[Provided material — start]

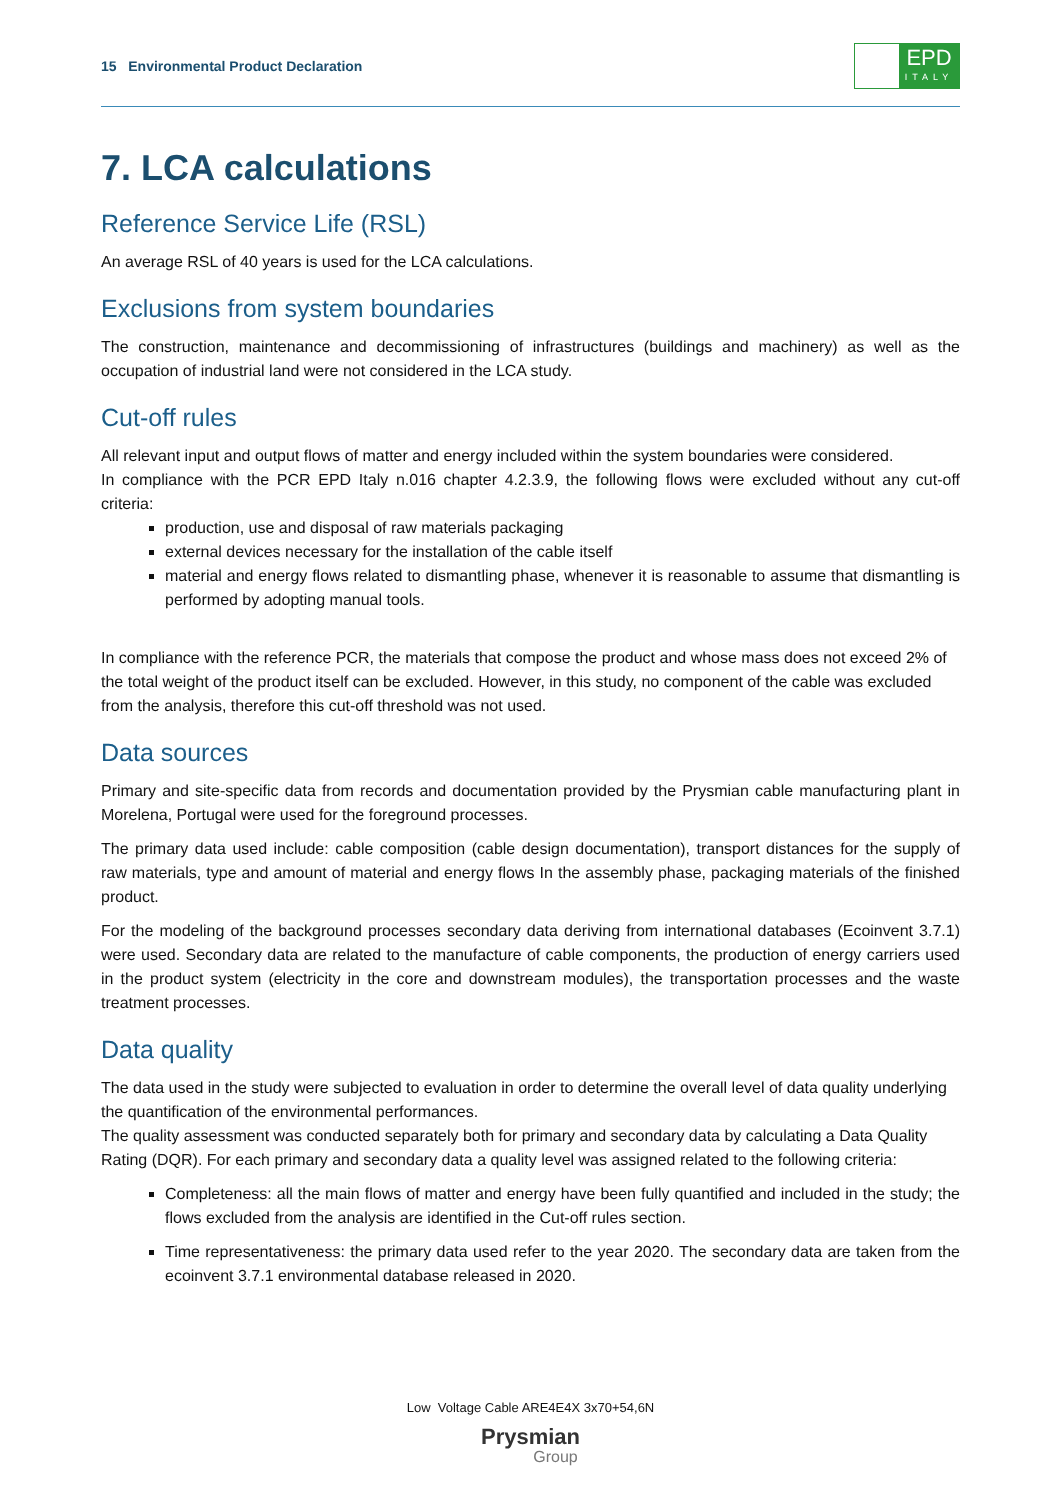15 Environmental Product Declaration
EPD
ITALY
7. LCA calculations
Reference Service Life (RSL)
An average RSL of 40 years is used for the LCA calculations.
Exclusions from system boundaries
The construction, maintenance and decommissioning of infrastructures (buildings and machinery) as well as the occupation of industrial land were not considered in the LCA study.
Cut-off rules
All relevant input and output flows of matter and energy included within the system boundaries were considered.
In compliance with the PCR EPD Italy n.016 chapter 4.2.3.9, the following flows were excluded without any cut-off criteria:
production, use and disposal of raw materials packaging
external devices necessary for the installation of the cable itself
material and energy flows related to dismantling phase, whenever it is reasonable to assume that dismantling is performed by adopting manual tools.
In compliance with the reference PCR, the materials that compose the product and whose mass does not exceed 2% of the total weight of the product itself can be excluded. However, in this study, no component of the cable was excluded from the analysis, therefore this cut-off threshold was not used.
Data sources
Primary and site-specific data from records and documentation provided by the Prysmian cable manufacturing plant in Morelena, Portugal were used for the foreground processes.
The primary data used include: cable composition (cable design documentation), transport distances for the supply of raw materials, type and amount of material and energy flows In the assembly phase, packaging materials of the finished product.
For the modeling of the background processes secondary data deriving from international databases (Ecoinvent 3.7.1) were used. Secondary data are related to the manufacture of cable components, the production of energy carriers used in the product system (electricity in the core and downstream modules), the transportation processes and the waste treatment processes.
Data quality
The data used in the study were subjected to evaluation in order to determine the overall level of data quality underlying the quantification of the environmental performances.
The quality assessment was conducted separately both for primary and secondary data by calculating a Data Quality Rating (DQR). For each primary and secondary data a quality level was assigned related to the following criteria:
Completeness: all the main flows of matter and energy have been fully quantified and included in the study; the flows excluded from the analysis are identified in the Cut-off rules section.
Time representativeness: the primary data used refer to the year 2020. The secondary data are taken from the ecoinvent 3.7.1 environmental database released in 2020.
Low Voltage Cable ARE4E4X 3x70+54,6N
Prysmian
Group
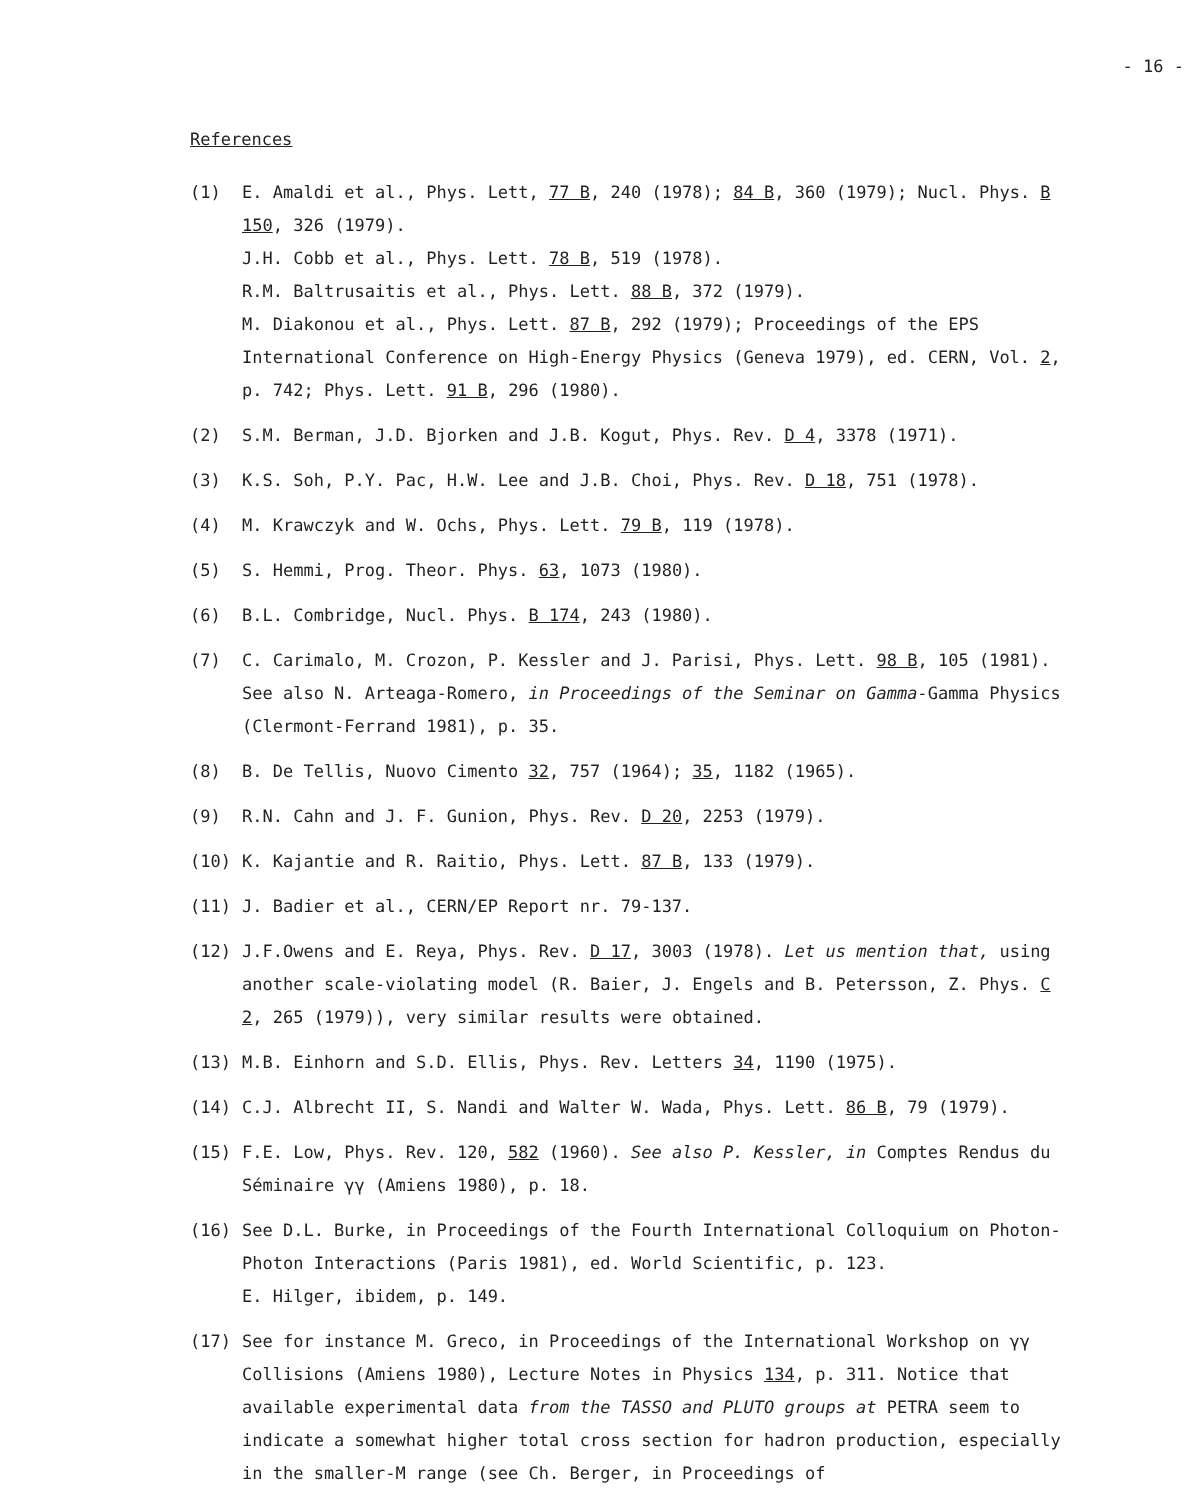- 16 -
References
(1) E. Amaldi et al., Phys. Lett, 77 B, 240 (1978); 84 B, 360 (1979); Nucl. Phys. B 150, 326 (1979).
J.H. Cobb et al., Phys. Lett. 78 B, 519 (1978).
R.M. Baltrusaitis et al., Phys. Lett. 88 B, 372 (1979).
M. Diakonou et al., Phys. Lett. 87 B, 292 (1979); Proceedings of the EPS International Conference on High-Energy Physics (Geneva 1979), ed. CERN, Vol. 2, p. 742; Phys. Lett. 91 B, 296 (1980).
(2) S.M. Berman, J.D. Bjorken and J.B. Kogut, Phys. Rev. D 4, 3378 (1971).
(3) K.S. Soh, P.Y. Pac, H.W. Lee and J.B. Choi, Phys. Rev. D 18, 751 (1978).
(4) M. Krawczyk and W. Ochs, Phys. Lett. 79 B, 119 (1978).
(5) S. Hemmi, Prog. Theor. Phys. 63, 1073 (1980).
(6) B.L. Combridge, Nucl. Phys. B 174, 243 (1980).
(7) C. Carimalo, M. Crozon, P. Kessler and J. Parisi, Phys. Lett. 98 B, 105 (1981). See also N. Arteaga-Romero, in Proceedings of the Seminar on Gamma-Gamma Physics (Clermont-Ferrand 1981), p. 35.
(8) B. De Tellis, Nuovo Cimento 32, 757 (1964); 35, 1182 (1965).
(9) R.N. Cahn and J. F. Gunion, Phys. Rev. D 20, 2253 (1979).
(10) K. Kajantie and R. Raitio, Phys. Lett. 87 B, 133 (1979).
(11) J. Badier et al., CERN/EP Report nr. 79-137.
(12) J.F.Owens and E. Reya, Phys. Rev. D 17, 3003 (1978). Let us mention that, using another scale-violating model (R. Baier, J. Engels and B. Petersson, Z. Phys. C 2, 265 (1979)), very similar results were obtained.
(13) M.B. Einhorn and S.D. Ellis, Phys. Rev. Letters 34, 1190 (1975).
(14) C.J. Albrecht II, S. Nandi and Walter W. Wada, Phys. Lett. 86 B, 79 (1979).
(15) F.E. Low, Phys. Rev. 120, 582 (1960). See also P. Kessler, in Comptes Rendus du Séminaire γγ (Amiens 1980), p. 18.
(16) See D.L. Burke, in Proceedings of the Fourth International Colloquium on Photon-Photon Interactions (Paris 1981), ed. World Scientific, p. 123.
E. Hilger, ibidem, p. 149.
(17) See for instance M. Greco, in Proceedings of the International Workshop on γγ Collisions (Amiens 1980), Lecture Notes in Physics 134, p. 311. Notice that available experimental data from the TASSO and PLUTO groups at PETRA seem to indicate a somewhat higher total cross section for hadron production, especially in the smaller-M range (see Ch. Berger, in Proceedings of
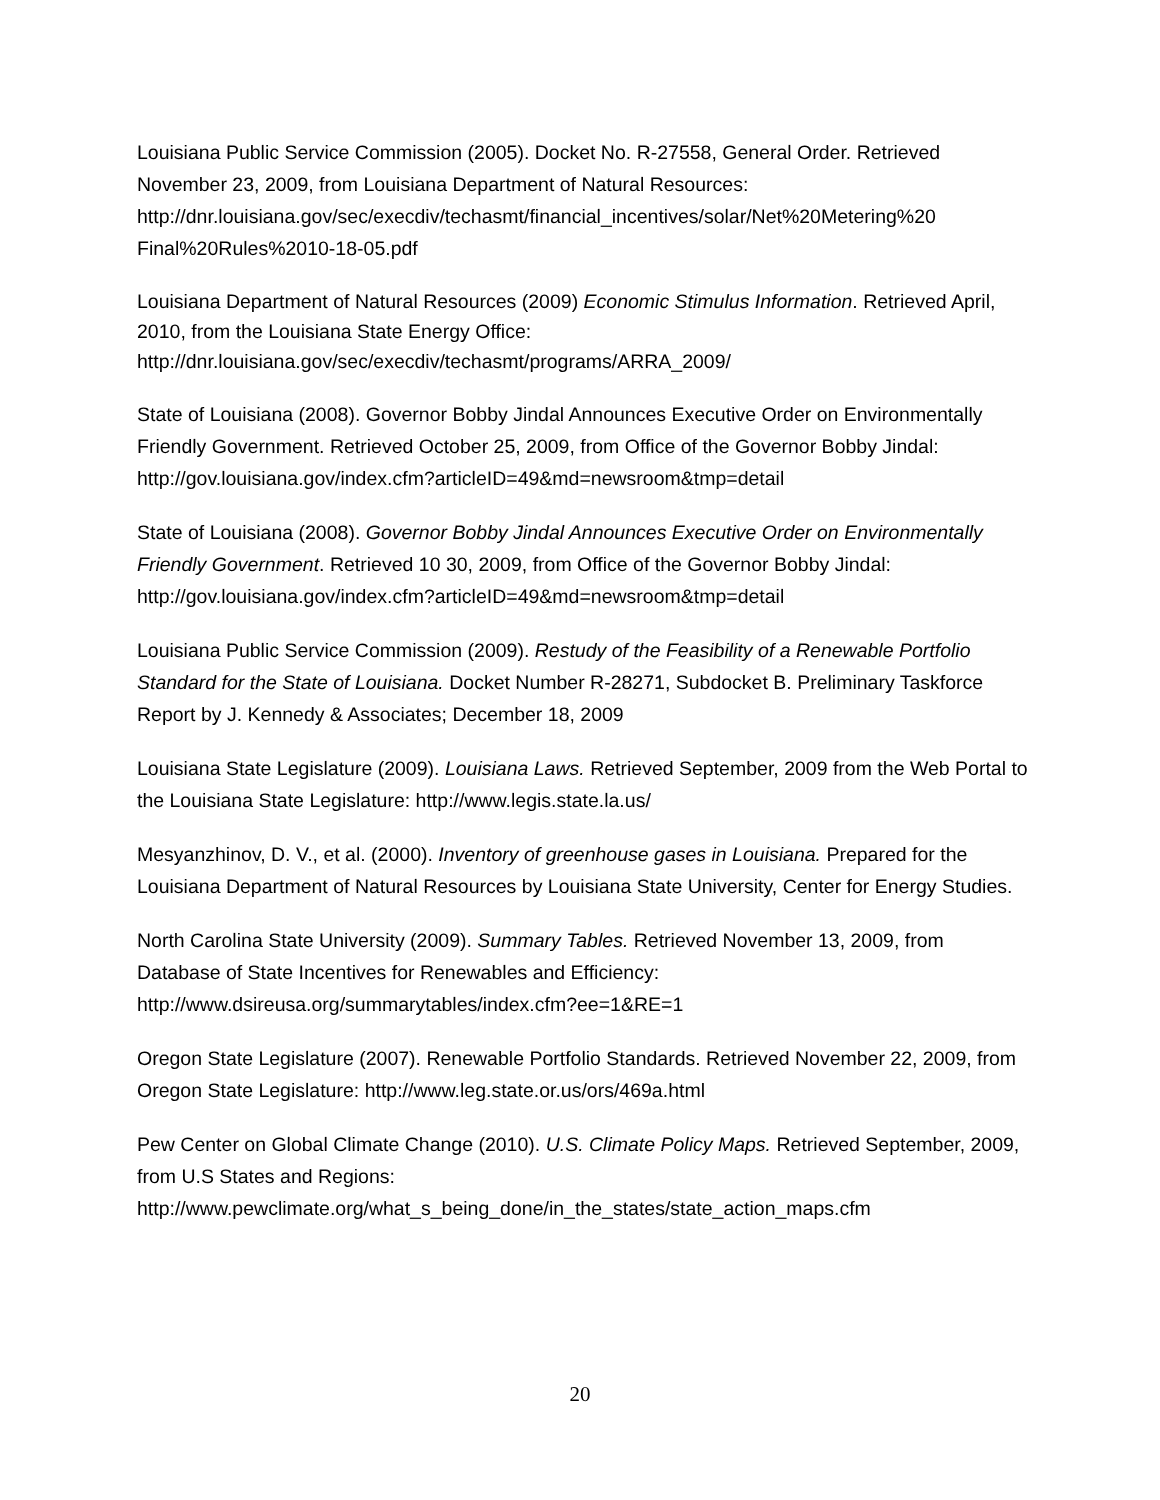Louisiana Public Service Commission (2005). Docket No. R-27558, General Order. Retrieved November 23, 2009, from Louisiana Department of Natural Resources: http://dnr.louisiana.gov/sec/execdiv/techasmt/financial_incentives/solar/Net%20Metering%20 Final%20Rules%2010-18-05.pdf
Louisiana Department of Natural Resources (2009) Economic Stimulus Information. Retrieved April, 2010, from the Louisiana State Energy Office: http://dnr.louisiana.gov/sec/execdiv/techasmt/programs/ARRA_2009/
State of Louisiana (2008). Governor Bobby Jindal Announces Executive Order on Environmentally Friendly Government. Retrieved October 25, 2009, from Office of the Governor Bobby Jindal:
http://gov.louisiana.gov/index.cfm?articleID=49&md=newsroom&tmp=detail
State of Louisiana (2008). Governor Bobby Jindal Announces Executive Order on Environmentally Friendly Government. Retrieved 10 30, 2009, from Office of the Governor Bobby Jindal: http://gov.louisiana.gov/index.cfm?articleID=49&md=newsroom&tmp=detail
Louisiana Public Service Commission (2009). Restudy of the Feasibility of a Renewable Portfolio Standard for the State of Louisiana. Docket Number R-28271, Subdocket B. Preliminary Taskforce Report by J. Kennedy & Associates; December 18, 2009
Louisiana State Legislature (2009). Louisiana Laws. Retrieved September, 2009 from the Web Portal to the Louisiana State Legislature: http://www.legis.state.la.us/
Mesyanzhinov, D. V., et al. (2000). Inventory of greenhouse gases in Louisiana. Prepared for the Louisiana Department of Natural Resources by Louisiana State University, Center for Energy Studies.
North Carolina State University (2009). Summary Tables. Retrieved November 13, 2009, from Database of State Incentives for Renewables and Efficiency:
http://www.dsireusa.org/summarytables/index.cfm?ee=1&RE=1
Oregon State Legislature (2007). Renewable Portfolio Standards. Retrieved November 22, 2009, from Oregon State Legislature: http://www.leg.state.or.us/ors/469a.html
Pew Center on Global Climate Change (2010). U.S. Climate Policy Maps. Retrieved September, 2009, from U.S States and Regions:
http://www.pewclimate.org/what_s_being_done/in_the_states/state_action_maps.cfm
20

[Provided material — finish]

* _Action item_: For the records above, give every line again exactly and skip the pictures.

* _Output below_:
15 Environmental Product Declaration
EPD
ITALY
7. LCA calculations
Reference Service Life (RSL)
An average RSL of 40 years is used for the LCA calculations.
Exclusions from system boundaries
The construction, maintenance and decommissioning of infrastructures (buildings and machinery) as well as the occupation of industrial land were not considered in the LCA study.
Cut-off rules
All relevant input and output flows of matter and energy included within the system boundaries were considered.
In compliance with the PCR EPD Italy n.016 chapter 4.2.3.9, the following flows were excluded without any cut-off criteria:
production, use and disposal of raw materials packaging
external devices necessary for the installation of the cable itself
material and energy flows related to dismantling phase, whenever it is reasonable to assume that dismantling is performed by adopting manual tools.
In compliance with the reference PCR, the materials that compose the product and whose mass does not exceed 2% of the total weight of the product itself can be excluded. However, in this study, no component of the cable was excluded from the analysis, therefore this cut-off threshold was not used.
Data sources
Primary and site-specific data from records and documentation provided by the Prysmian cable manufacturing plant in Morelena, Portugal were used for the foreground processes.
The primary data used include: cable composition (cable design documentation), transport distances for the supply of raw materials, type and amount of material and energy flows In the assembly phase, packaging materials of the finished product.
For the modeling of the background processes secondary data deriving from international databases (Ecoinvent 3.7.1) were used. Secondary data are related to the manufacture of cable components, the production of energy carriers used in the product system (electricity in the core and downstream modules), the transportation processes and the waste treatment processes.
Data quality
The data used in the study were subjected to evaluation in order to determine the overall level of data quality underlying the quantification of the environmental performances.
The quality assessment was conducted separately both for primary and secondary data by calculating a Data Quality Rating (DQR). For each primary and secondary data a quality level was assigned related to the following criteria:
Completeness: all the main flows of matter and energy have been fully quantified and included in the study; the flows excluded from the analysis are identified in the Cut-off rules section.
Time representativeness: the primary data used refer to the year 2020. The secondary data are taken from the ecoinvent 3.7.1 environmental database released in 2020.
Low Voltage Cable ARE4E4X 3x70+54,6N
Prysmian
Group
- 16 -
References
(1) E. Amaldi et al., Phys. Lett, 77 B, 240 (1978); 84 B, 360 (1979); Nucl. Phys. B 150, 326 (1979).
J.H. Cobb et al., Phys. Lett. 78 B, 519 (1978).
R.M. Baltrusaitis et al., Phys. Lett. 88 B, 372 (1979).
M. Diakonou et al., Phys. Lett. 87 B, 292 (1979); Proceedings of the EPS International Conference on High-Energy Physics (Geneva 1979), ed. CERN, Vol. 2, p. 742; Phys. Lett. 91 B, 296 (1980).
(2) S.M. Berman, J.D. Bjorken and J.B. Kogut, Phys. Rev. D 4, 3378 (1971).
(3) K.S. Soh, P.Y. Pac, H.W. Lee and J.B. Choi, Phys. Rev. D 18, 751 (1978).
(4) M. Krawczyk and W. Ochs, Phys. Lett. 79 B, 119 (1978).
(5) S. Hemmi, Prog. Theor. Phys. 63, 1073 (1980).
(6) B.L. Combridge, Nucl. Phys. B 174, 243 (1980).
(7) C. Carimalo, M. Crozon, P. Kessler and J. Parisi, Phys. Lett. 98 B, 105 (1981). See also N. Arteaga-Romero, in Proceedings of the Seminar on Gamma-Gamma Physics (Clermont-Ferrand 1981), p. 35.
(8) B. De Tellis, Nuovo Cimento 32, 757 (1964); 35, 1182 (1965).
(9) R.N. Cahn and J. F. Gunion, Phys. Rev. D 20, 2253 (1979).
(10) K. Kajantie and R. Raitio, Phys. Lett. 87 B, 133 (1979).
(11) J. Badier et al., CERN/EP Report nr. 79-137.
(12) J.F.Owens and E. Reya, Phys. Rev. D 17, 3003 (1978). Let us mention that, using another scale-violating model (R. Baier, J. Engels and B. Petersson, Z. Phys. C 2, 265 (1979)), very similar results were obtained.
(13) M.B. Einhorn and S.D. Ellis, Phys. Rev. Letters 34, 1190 (1975).
(14) C.J. Albrecht II, S. Nandi and Walter W. Wada, Phys. Lett. 86 B, 79 (1979).
(15) F.E. Low, Phys. Rev. 120, 582 (1960). See also P. Kessler, in Comptes Rendus du Séminaire γγ (Amiens 1980), p. 18.
(16) See D.L. Burke, in Proceedings of the Fourth International Colloquium on Photon-Photon Interactions (Paris 1981), ed. World Scientific, p. 123.
E. Hilger, ibidem, p. 149.
(17) See for instance M. Greco, in Proceedings of the International Workshop on γγ Collisions (Amiens 1980), Lecture Notes in Physics 134, p. 311. Notice that available experimental data from the TASSO and PLUTO groups at PETRA seem to indicate a somewhat higher total cross section for hadron production, especially in the smaller-M range (see Ch. Berger, in Proceedings of
Louisiana Public Service Commission (2005). Docket No. R-27558, General Order. Retrieved November 23, 2009, from Louisiana Department of Natural Resources: http://dnr.louisiana.gov/sec/execdiv/techasmt/financial_incentives/solar/Net%20Metering%20 Final%20Rules%2010-18-05.pdf
Louisiana Department of Natural Resources (2009) Economic Stimulus Information. Retrieved April, 2010, from the Louisiana State Energy Office: http://dnr.louisiana.gov/sec/execdiv/techasmt/programs/ARRA_2009/
State of Louisiana (2008). Governor Bobby Jindal Announces Executive Order on Environmentally Friendly Government. Retrieved October 25, 2009, from Office of the Governor Bobby Jindal:
http://gov.louisiana.gov/index.cfm?articleID=49&md=newsroom&tmp=detail
State of Louisiana (2008). Governor Bobby Jindal Announces Executive Order on Environmentally Friendly Government. Retrieved 10 30, 2009, from Office of the Governor Bobby Jindal: http://gov.louisiana.gov/index.cfm?articleID=49&md=newsroom&tmp=detail
Louisiana Public Service Commission (2009). Restudy of the Feasibility of a Renewable Portfolio Standard for the State of Louisiana. Docket Number R-28271, Subdocket B. Preliminary Taskforce Report by J. Kennedy & Associates; December 18, 2009
Louisiana State Legislature (2009). Louisiana Laws. Retrieved September, 2009 from the Web Portal to the Louisiana State Legislature: http://www.legis.state.la.us/
Mesyanzhinov, D. V., et al. (2000). Inventory of greenhouse gases in Louisiana. Prepared for the Louisiana Department of Natural Resources by Louisiana State University, Center for Energy Studies.
North Carolina State University (2009). Summary Tables. Retrieved November 13, 2009, from Database of State Incentives for Renewables and Efficiency:
http://www.dsireusa.org/summarytables/index.cfm?ee=1&RE=1
Oregon State Legislature (2007). Renewable Portfolio Standards. Retrieved November 22, 2009, from Oregon State Legislature: http://www.leg.state.or.us/ors/469a.html
Pew Center on Global Climate Change (2010). U.S. Climate Policy Maps. Retrieved September, 2009, from U.S States and Regions:
http://www.pewclimate.org/what_s_being_done/in_the_states/state_action_maps.cfm
20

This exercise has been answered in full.